REQUIRED WORK:
Retype the lines below exactly as they appear, covering every one of the records, and leave out the pictures.

DATA UNDER STUDY:
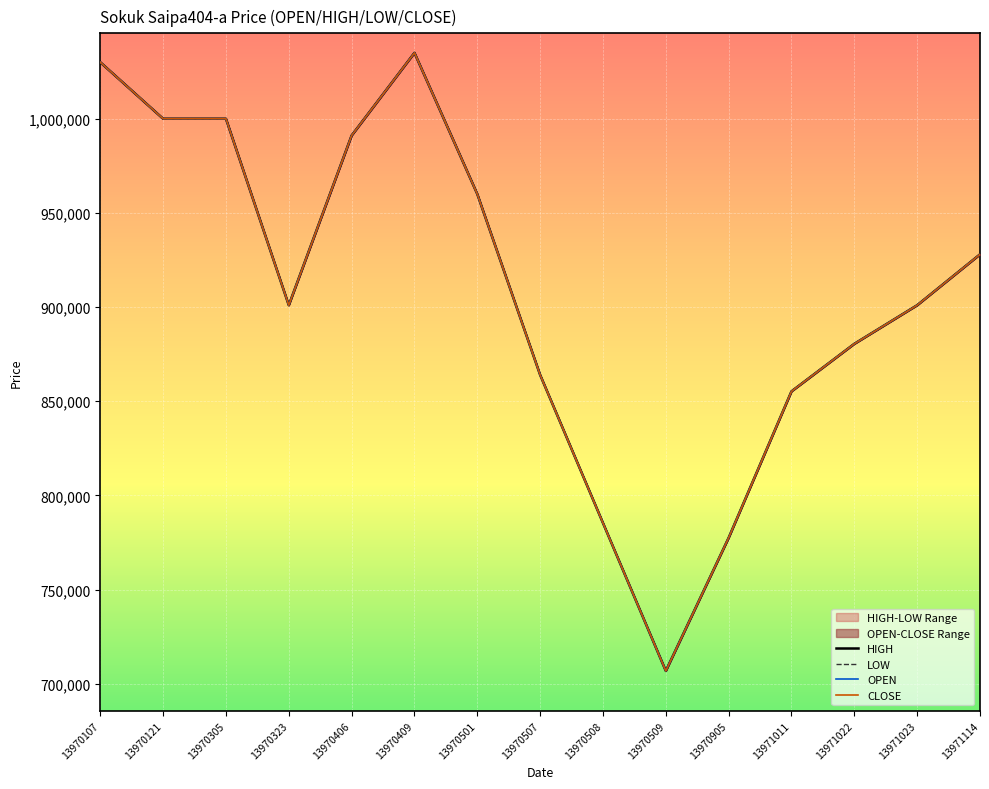

Reading right to left, extract all data points from this chart.

HIGH: 13971114=928000	13971023=901000	13971022=880500	13971011=855274	13970905=777522	13970509=706839	13970508=785376	13970507=864000	13970501=960000	13970409=1035000	13970406=991100	13970323=901000	13970305=1000000	13970121=1000000	13970107=1030000
LOW: 13971114=928000	13971023=901000	13971022=880500	13971011=855274	13970905=777522	13970509=706839	13970508=785376	13970507=864000	13970501=960000	13970409=1035000	13970406=991100	13970323=901000	13970305=1000000	13970121=1000000	13970107=1030000
OPEN: 13971114=928000	13971023=901000	13971022=880500	13971011=855274	13970905=777522	13970509=706839	13970508=785376	13970507=864000	13970501=960000	13970409=1035000	13970406=991100	13970323=901000	13970305=1000000	13970121=1000000	13970107=1030000
CLOSE: 13971114=928000	13971023=901000	13971022=880500	13971011=855274	13970905=777522	13970509=706839	13970508=785376	13970507=864000	13970501=960000	13970409=1035000	13970406=991100	13970323=901000	13970305=1000000	13970121=1000000	13970107=1030000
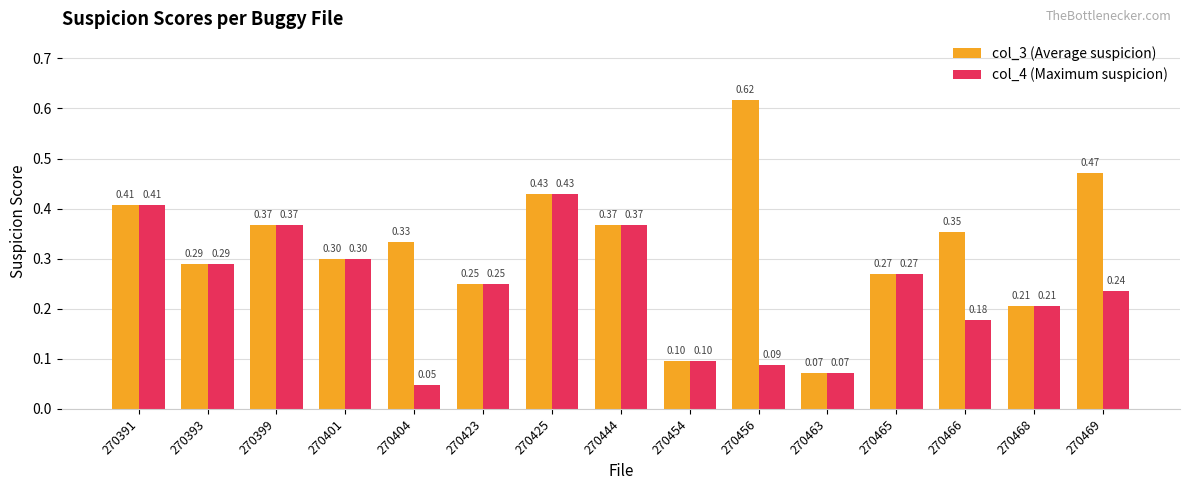

How many bars are there in each group?

2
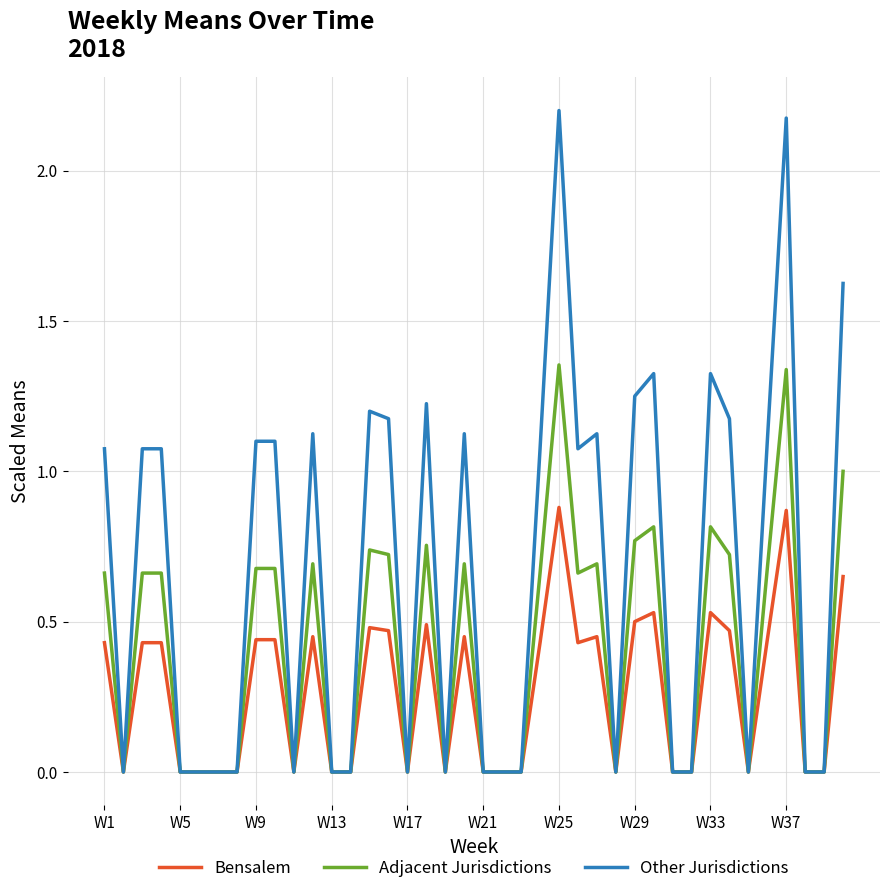

What is the value of the Bensalem point at the 20th from the left?

0.5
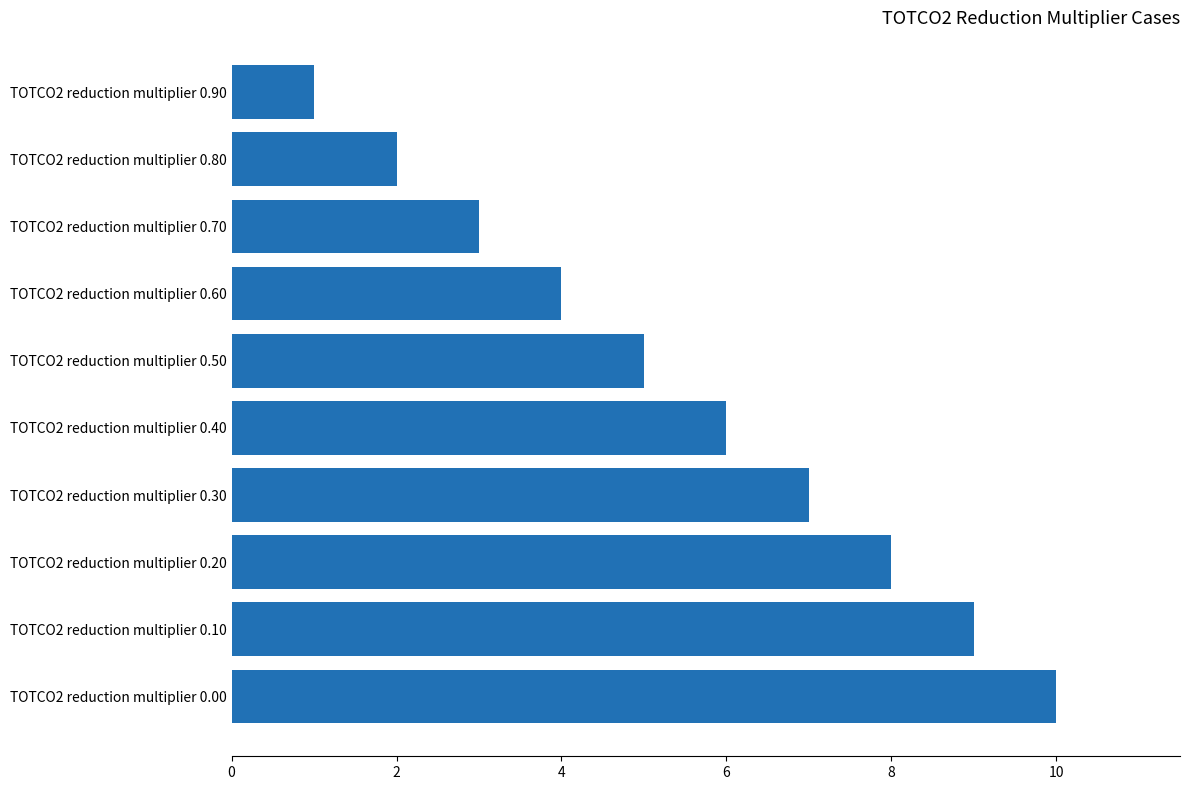

Rank the categories by value from lowest to highest.

TOTCO2 reduction multiplier 0.90, TOTCO2 reduction multiplier 0.80, TOTCO2 reduction multiplier 0.70, TOTCO2 reduction multiplier 0.60, TOTCO2 reduction multiplier 0.50, TOTCO2 reduction multiplier 0.40, TOTCO2 reduction multiplier 0.30, TOTCO2 reduction multiplier 0.20, TOTCO2 reduction multiplier 0.10, TOTCO2 reduction multiplier 0.00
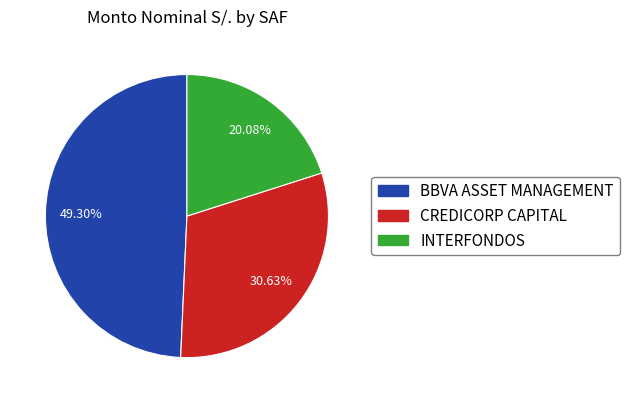

Is there any slice that represents more than half of the pie?

No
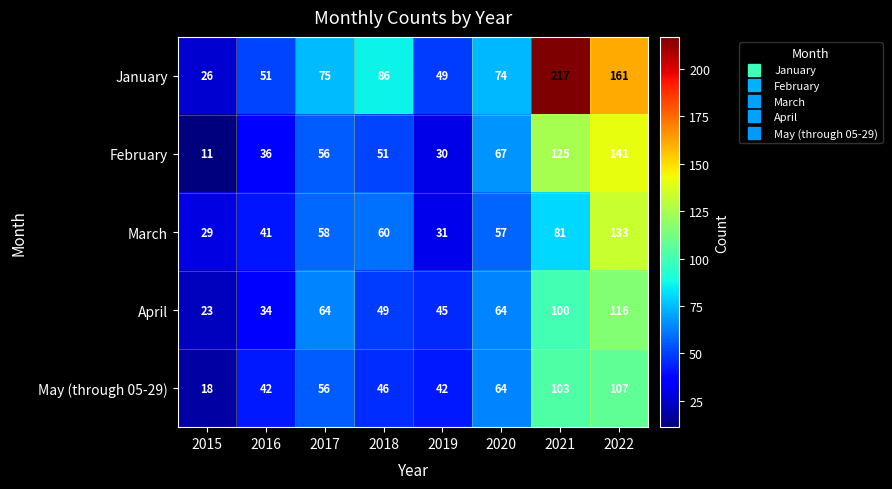

What is the minimum value for May (through 05-29)?

18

COMPLETED EXERCISE:
Reading right to left, extract all data points from this chart.

HIGH: 13971114=928000	13971023=901000	13971022=880500	13971011=855274	13970905=777522	13970509=706839	13970508=785376	13970507=864000	13970501=960000	13970409=1035000	13970406=991100	13970323=901000	13970305=1000000	13970121=1000000	13970107=1030000
LOW: 13971114=928000	13971023=901000	13971022=880500	13971011=855274	13970905=777522	13970509=706839	13970508=785376	13970507=864000	13970501=960000	13970409=1035000	13970406=991100	13970323=901000	13970305=1000000	13970121=1000000	13970107=1030000
OPEN: 13971114=928000	13971023=901000	13971022=880500	13971011=855274	13970905=777522	13970509=706839	13970508=785376	13970507=864000	13970501=960000	13970409=1035000	13970406=991100	13970323=901000	13970305=1000000	13970121=1000000	13970107=1030000
CLOSE: 13971114=928000	13971023=901000	13971022=880500	13971011=855274	13970905=777522	13970509=706839	13970508=785376	13970507=864000	13970501=960000	13970409=1035000	13970406=991100	13970323=901000	13970305=1000000	13970121=1000000	13970107=1030000

How many bars are there in each group?

2

What is the value of the Bensalem point at the 20th from the left?

0.5

Rank the categories by value from lowest to highest.

TOTCO2 reduction multiplier 0.90, TOTCO2 reduction multiplier 0.80, TOTCO2 reduction multiplier 0.70, TOTCO2 reduction multiplier 0.60, TOTCO2 reduction multiplier 0.50, TOTCO2 reduction multiplier 0.40, TOTCO2 reduction multiplier 0.30, TOTCO2 reduction multiplier 0.20, TOTCO2 reduction multiplier 0.10, TOTCO2 reduction multiplier 0.00

Is there any slice that represents more than half of the pie?

No

What is the minimum value for May (through 05-29)?

18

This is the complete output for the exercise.